Job 1 ->
In the text on monitoring a 12 Volt electricity supply, what unit is Resistance measured in?
Job 2 ->
Reproduce everything in the text on monitoring a 12 Volt electricity supply from "Battery monitorTo successfully" down to "flowing through pipes….".

Text for analysis ->
Monitoring our 12 Volt electricity supply

Battery monitorTo successfully manage our electricity supply we need to know how much electrical energy is stored in our batteries, and be able to measure the amount of electricity being consumed from the batteries by our appliances.

Our electricity supply is measured in Volts and Amps.

A neat analogy to help understand these terms is a comparison with water flowing through pipes….

    • Voltage (measured in Volts) is equivalent to the pressure pushing water through the pipes;
    • Current (measured in Amperes, or Amps) is equivalent to the flow rate or the volume of water flowing through the pipes;
    • A third factor, Resistance (measured in Ohms), is a measure of the difficulty the water has in flowing through of the pipes – eg, pipes that are too narrow in diameter might restrict the volume of water able to easily flow through the pipes;
    • Battery storage capacity (measured in Amp/Hours) is equivalent to the amount of water stored in the water tank that is supplying water to the kitchen, shower, and garden sprinklers, via the pipes.
    • Watts is a measure of electrical power (Watts = Volts x Amps). In the water analogy, this would be a measure of the power of the water turning a water wheel – a combination of the water pressure (Volts) and volume of water flow (Amps).

How do you make these electrical measurements? The image above is typical of a fixed monitor display in a Campervan or Motorhome (see installation link below). Portable in-line power meters are useful for checking Amps, Voltage and Watts being generated / consumed by portable equipment, connecting to your system with Anderson plugs….

Inline power meter



Appliances

FridgeThe No. 1 appliance that drives the need for a reliable 12V power supply, and is the biggest user of 12V electricity in the average campsite, is a refrigerator.

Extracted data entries
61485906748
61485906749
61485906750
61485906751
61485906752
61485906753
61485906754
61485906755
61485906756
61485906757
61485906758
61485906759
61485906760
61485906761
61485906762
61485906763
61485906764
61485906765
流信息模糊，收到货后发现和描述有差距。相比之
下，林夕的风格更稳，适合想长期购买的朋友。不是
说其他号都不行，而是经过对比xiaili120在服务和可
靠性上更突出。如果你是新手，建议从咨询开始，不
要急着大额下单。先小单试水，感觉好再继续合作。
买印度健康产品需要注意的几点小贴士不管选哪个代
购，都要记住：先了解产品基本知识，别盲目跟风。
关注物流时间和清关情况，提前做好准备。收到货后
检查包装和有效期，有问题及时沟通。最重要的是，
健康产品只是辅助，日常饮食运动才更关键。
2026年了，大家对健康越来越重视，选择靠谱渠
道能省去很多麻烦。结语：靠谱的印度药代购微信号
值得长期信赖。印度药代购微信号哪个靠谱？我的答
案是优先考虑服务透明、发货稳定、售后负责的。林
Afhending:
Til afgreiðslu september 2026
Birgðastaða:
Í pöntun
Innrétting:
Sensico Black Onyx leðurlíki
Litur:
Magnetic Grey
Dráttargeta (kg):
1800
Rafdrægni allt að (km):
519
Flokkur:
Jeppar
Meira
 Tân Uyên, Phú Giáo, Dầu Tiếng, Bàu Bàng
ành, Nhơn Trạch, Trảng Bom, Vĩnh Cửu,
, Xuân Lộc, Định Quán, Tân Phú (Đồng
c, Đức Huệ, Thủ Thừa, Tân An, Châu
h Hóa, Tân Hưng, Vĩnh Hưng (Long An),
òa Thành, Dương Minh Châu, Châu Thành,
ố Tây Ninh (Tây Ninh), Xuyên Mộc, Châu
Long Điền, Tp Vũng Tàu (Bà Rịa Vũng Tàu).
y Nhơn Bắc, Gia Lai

Response 1 ->
Resistance is measured in Ohms.

Response 2 ->
Battery monitorTo successfully manage our electricity supply we need to know how much electrical energy is stored in our batteries, and be able to measure the amount of electricity being consumed from the batteries by our appliances.

Our electricity supply is measured in Volts and Amps.

A neat analogy to help understand these terms is a comparison with water flowing through pipes….